Understanding browser-specific failures If an error is occurring only on Safari or only on a specific version of Chrome, the browser breakdown column will show this clearly. Browser-specific errors are often caused by API support differences and can be fixed with targeted feature detection or polyfills.
Privacy
The error report stores only technical metadata:
- Error message text
- Source file URL
- Line number
- Browser and OS (parsed from User-Agent, same as all other reports)
- Timestamp and occurrence counts
No user data, no session content, no form field values, no personally identifiable information is captured or stored. Error messages themselves occasionally contain sensitive information if a developer has inadvertently included user data in error text — for example, Error: invalid email address: user@example.com.
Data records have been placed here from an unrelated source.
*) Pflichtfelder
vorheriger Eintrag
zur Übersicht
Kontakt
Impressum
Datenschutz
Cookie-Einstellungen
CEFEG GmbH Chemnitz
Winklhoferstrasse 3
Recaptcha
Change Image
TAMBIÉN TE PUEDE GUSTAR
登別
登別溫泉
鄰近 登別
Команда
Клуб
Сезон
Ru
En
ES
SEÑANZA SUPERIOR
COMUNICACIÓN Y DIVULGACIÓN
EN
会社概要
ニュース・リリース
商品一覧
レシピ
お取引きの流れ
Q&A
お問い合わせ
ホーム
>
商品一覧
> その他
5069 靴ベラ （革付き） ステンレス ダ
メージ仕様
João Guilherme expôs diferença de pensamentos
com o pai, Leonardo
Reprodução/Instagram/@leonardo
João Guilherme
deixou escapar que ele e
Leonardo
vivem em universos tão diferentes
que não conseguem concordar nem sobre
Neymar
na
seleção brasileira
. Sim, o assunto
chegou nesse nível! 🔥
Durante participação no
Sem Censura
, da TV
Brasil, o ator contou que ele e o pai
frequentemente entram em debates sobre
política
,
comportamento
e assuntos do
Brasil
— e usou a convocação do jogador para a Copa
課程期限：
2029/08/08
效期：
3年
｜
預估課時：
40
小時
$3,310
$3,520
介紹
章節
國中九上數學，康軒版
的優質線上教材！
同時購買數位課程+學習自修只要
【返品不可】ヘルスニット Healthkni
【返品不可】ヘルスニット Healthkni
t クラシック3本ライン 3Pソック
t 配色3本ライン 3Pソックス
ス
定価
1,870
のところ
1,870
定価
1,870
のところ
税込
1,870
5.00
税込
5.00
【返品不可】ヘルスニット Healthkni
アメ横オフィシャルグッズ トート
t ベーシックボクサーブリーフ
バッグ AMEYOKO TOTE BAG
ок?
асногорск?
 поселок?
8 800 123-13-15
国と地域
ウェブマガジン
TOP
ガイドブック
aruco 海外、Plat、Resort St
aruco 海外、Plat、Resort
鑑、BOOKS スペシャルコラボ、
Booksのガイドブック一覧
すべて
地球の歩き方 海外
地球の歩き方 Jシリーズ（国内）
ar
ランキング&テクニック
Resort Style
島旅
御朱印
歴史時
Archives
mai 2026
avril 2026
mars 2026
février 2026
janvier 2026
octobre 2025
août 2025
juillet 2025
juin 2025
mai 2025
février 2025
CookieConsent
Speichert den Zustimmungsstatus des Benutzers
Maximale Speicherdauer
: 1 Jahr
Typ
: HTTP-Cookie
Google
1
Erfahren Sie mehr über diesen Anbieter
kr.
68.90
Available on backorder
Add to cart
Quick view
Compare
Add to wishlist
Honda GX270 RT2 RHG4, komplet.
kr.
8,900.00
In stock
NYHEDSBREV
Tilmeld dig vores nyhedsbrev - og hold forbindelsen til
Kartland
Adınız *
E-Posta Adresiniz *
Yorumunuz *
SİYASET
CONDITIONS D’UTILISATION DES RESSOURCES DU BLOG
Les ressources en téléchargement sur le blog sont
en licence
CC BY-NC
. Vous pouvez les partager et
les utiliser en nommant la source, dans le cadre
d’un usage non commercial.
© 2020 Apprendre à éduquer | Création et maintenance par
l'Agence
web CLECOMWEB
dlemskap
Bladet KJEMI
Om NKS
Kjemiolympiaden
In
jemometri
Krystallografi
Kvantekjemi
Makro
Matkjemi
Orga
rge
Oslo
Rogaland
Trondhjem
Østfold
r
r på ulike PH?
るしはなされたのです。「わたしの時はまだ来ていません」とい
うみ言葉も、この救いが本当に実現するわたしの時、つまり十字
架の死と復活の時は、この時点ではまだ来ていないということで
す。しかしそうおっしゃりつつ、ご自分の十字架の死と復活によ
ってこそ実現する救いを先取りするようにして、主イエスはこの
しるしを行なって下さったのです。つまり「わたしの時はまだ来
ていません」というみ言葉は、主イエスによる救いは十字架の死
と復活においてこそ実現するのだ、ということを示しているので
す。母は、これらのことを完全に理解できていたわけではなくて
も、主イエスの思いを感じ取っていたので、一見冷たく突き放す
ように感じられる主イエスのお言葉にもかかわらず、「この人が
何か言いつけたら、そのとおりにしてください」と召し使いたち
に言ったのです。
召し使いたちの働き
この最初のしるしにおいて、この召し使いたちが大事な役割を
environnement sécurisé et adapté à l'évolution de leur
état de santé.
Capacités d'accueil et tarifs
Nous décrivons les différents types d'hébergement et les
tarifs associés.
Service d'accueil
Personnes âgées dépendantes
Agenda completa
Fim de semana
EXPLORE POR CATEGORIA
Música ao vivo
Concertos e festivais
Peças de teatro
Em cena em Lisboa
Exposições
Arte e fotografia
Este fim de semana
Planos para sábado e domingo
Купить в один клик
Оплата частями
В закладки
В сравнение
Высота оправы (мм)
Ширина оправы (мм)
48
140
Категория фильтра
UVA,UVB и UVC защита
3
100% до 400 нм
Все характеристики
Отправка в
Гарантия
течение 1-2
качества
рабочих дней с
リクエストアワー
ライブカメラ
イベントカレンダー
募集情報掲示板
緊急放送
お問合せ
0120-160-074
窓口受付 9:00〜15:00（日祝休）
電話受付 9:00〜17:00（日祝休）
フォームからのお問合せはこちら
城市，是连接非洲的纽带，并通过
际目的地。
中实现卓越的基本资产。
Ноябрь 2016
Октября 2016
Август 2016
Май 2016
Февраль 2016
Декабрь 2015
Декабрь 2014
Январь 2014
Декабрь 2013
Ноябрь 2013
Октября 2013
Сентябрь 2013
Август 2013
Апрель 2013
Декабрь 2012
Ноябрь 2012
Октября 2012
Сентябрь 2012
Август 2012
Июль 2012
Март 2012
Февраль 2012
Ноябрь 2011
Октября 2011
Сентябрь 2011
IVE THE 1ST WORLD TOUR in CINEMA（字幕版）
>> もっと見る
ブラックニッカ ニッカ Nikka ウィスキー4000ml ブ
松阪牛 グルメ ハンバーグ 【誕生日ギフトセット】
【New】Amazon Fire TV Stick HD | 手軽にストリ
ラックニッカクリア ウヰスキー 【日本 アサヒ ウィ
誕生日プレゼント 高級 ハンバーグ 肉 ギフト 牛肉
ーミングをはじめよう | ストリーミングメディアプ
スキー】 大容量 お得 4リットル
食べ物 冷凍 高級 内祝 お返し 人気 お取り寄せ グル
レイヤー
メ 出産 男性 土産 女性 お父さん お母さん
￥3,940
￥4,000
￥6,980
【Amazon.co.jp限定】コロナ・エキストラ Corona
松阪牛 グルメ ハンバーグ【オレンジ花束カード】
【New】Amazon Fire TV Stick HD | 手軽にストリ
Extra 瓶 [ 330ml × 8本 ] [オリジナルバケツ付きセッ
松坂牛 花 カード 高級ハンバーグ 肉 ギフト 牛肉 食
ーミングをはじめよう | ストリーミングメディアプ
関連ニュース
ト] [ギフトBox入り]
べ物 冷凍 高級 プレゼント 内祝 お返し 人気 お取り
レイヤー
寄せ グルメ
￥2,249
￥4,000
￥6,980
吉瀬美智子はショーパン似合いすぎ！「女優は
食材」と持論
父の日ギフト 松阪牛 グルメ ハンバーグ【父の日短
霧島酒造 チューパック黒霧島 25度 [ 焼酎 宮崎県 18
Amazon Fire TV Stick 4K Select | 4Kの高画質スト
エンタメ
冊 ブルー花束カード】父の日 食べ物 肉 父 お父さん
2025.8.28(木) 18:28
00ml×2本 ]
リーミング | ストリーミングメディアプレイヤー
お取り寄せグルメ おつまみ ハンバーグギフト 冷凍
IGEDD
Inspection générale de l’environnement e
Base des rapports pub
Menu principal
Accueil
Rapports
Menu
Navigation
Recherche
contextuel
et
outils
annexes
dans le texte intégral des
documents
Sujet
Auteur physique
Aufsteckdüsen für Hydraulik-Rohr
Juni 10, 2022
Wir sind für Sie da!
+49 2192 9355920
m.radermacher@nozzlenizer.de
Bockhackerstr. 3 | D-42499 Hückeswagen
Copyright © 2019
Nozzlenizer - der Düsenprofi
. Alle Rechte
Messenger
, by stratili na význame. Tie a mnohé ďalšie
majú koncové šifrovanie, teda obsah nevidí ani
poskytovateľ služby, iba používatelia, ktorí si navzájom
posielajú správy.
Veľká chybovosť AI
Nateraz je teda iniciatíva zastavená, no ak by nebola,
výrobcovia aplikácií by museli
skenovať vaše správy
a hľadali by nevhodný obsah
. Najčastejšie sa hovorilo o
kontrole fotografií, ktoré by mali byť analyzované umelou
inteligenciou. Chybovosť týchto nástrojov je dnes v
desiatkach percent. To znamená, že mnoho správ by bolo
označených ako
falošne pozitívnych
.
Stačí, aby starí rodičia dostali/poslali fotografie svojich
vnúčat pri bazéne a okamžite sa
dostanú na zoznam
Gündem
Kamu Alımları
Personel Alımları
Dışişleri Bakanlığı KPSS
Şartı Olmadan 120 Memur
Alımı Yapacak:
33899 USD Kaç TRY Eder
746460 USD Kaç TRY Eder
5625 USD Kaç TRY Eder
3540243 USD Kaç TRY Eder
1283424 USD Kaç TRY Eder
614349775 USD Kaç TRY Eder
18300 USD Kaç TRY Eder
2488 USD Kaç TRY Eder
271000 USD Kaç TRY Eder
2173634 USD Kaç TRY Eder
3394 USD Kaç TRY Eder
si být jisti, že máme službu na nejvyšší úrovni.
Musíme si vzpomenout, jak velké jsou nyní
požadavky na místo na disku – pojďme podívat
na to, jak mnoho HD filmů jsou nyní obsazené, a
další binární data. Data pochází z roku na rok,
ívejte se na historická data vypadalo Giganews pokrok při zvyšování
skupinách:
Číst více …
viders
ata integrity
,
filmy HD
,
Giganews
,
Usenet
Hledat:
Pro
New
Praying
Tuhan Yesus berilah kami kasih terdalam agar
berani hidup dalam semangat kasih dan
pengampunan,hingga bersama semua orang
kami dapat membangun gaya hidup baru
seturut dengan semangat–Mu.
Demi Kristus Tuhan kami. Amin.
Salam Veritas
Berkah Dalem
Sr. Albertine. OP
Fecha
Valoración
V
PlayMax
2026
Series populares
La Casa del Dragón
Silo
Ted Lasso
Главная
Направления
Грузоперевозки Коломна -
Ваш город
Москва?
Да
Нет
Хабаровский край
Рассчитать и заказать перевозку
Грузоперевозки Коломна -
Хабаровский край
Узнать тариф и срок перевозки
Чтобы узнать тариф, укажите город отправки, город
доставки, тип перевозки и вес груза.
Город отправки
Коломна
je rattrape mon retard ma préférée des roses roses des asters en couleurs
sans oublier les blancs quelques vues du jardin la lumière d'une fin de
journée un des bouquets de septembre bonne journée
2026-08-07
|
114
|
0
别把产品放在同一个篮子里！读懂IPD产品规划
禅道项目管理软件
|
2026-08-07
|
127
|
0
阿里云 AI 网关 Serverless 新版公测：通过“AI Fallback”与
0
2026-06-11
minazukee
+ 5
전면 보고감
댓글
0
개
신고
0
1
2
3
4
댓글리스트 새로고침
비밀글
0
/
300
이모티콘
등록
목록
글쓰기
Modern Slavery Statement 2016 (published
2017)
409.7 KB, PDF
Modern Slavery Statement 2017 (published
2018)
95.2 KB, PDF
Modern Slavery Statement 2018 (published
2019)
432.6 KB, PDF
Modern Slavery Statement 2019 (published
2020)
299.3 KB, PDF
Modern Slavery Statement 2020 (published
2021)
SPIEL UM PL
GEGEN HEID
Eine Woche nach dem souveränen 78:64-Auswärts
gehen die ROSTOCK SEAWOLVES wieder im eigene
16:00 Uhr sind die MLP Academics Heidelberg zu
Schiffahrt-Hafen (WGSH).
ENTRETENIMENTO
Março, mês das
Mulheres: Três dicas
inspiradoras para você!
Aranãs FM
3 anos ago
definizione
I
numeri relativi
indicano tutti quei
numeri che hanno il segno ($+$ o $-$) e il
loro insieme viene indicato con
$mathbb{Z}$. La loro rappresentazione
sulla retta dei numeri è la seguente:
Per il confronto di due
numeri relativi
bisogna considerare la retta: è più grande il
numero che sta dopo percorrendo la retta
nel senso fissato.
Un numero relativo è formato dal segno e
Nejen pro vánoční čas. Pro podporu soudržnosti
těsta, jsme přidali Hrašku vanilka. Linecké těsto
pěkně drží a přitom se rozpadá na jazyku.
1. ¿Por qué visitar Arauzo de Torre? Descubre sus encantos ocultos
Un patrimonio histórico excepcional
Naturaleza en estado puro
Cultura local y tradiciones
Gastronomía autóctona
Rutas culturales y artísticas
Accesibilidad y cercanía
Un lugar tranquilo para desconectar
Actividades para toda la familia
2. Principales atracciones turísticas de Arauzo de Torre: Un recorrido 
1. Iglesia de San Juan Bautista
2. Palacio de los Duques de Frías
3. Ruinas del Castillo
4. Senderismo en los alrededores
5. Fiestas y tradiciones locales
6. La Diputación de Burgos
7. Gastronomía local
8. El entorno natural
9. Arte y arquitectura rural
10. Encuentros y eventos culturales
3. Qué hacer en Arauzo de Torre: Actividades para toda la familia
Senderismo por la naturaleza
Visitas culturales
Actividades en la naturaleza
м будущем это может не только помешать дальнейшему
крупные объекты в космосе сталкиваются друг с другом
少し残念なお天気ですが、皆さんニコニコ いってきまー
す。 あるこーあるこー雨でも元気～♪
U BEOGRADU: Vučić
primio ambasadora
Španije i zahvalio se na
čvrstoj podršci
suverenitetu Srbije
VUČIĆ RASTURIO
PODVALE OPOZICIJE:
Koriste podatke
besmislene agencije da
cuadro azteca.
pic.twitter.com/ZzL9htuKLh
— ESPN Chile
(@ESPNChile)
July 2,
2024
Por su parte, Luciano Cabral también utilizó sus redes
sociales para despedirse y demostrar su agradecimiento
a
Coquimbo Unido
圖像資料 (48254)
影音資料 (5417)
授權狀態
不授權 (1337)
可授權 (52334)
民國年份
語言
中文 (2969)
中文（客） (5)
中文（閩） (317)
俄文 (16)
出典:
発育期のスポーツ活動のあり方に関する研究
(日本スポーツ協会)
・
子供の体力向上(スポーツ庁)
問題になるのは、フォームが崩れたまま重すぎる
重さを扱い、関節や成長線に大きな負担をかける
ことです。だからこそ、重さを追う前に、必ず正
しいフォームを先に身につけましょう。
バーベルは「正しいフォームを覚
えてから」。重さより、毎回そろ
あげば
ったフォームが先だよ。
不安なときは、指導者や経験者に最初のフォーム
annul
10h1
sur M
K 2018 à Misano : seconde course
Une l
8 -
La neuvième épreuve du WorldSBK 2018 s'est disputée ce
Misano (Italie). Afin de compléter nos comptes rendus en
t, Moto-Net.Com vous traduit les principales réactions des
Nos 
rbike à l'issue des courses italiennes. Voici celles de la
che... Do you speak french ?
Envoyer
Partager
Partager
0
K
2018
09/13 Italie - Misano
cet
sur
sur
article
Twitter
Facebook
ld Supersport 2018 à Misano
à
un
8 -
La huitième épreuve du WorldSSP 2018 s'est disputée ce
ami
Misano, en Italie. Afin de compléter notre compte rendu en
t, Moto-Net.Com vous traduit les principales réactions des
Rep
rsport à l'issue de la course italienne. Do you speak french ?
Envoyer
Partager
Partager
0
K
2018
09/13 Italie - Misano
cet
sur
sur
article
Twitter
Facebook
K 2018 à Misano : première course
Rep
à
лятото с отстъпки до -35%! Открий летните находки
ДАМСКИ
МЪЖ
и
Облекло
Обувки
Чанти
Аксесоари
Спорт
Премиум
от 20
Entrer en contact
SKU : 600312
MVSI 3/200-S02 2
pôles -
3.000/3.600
This is a code quality issue on the application side, not a Statalog behaviour, but it is worth reviewing error messages in your report if your application code constructs error messages dynamically from user input.
FAQ
Does JavaScript error tracking replace Sentry or similar tools? No. Statalog's error tracking is a lightweight complement to dedicated error monitoring platforms, not a replacement. Sentry and similar tools provide capabilities that Statalog does not: full stack traces, source map integration, release tracking, error alerting, performance tracing, and team workflow features like assignments and status management.
What Statalog provides is a low-friction baseline: error visibility built into the same analytics dashboard you already use, with no additional setup. For many small sites and early-stage products, this is sufficient to catch the errors that matter most. As your product matures and error volume grows, a dedicated error monitoring tool becomes the right addition — and the two run comfortably alongside each other.
Are errors from third-party scripts captured?
Errors from cross-origin scripts (scripts loaded from a different domain than your page) are reported by the browser with a generic message: Script error. with no source file or line number. This is a browser security restriction (the Same-Origin Policy) that prevents detailed error information from leaking across origins. Statalog captures these Script error. entries but they provide limited diagnostic value. To get full error details from third-party scripts, those scripts would need to be served with a Access-Control-Allow-Origin header and loaded with the crossorigin attribute.
What if the same error has a slightly different message each time?
Fingerprinting is based on exact message text, source file, and line number. If an error message is dynamically constructed and includes variable content (e.g. Error: failed to load product ID 12345 where the ID changes each time), each unique message will be a separate fingerprint. This can fragment what is actually one error type into many rows. The best practice is to keep error message text static and put dynamic values in structured data separate from the message string — but this requires fixing the application code rather than configuring Statalog.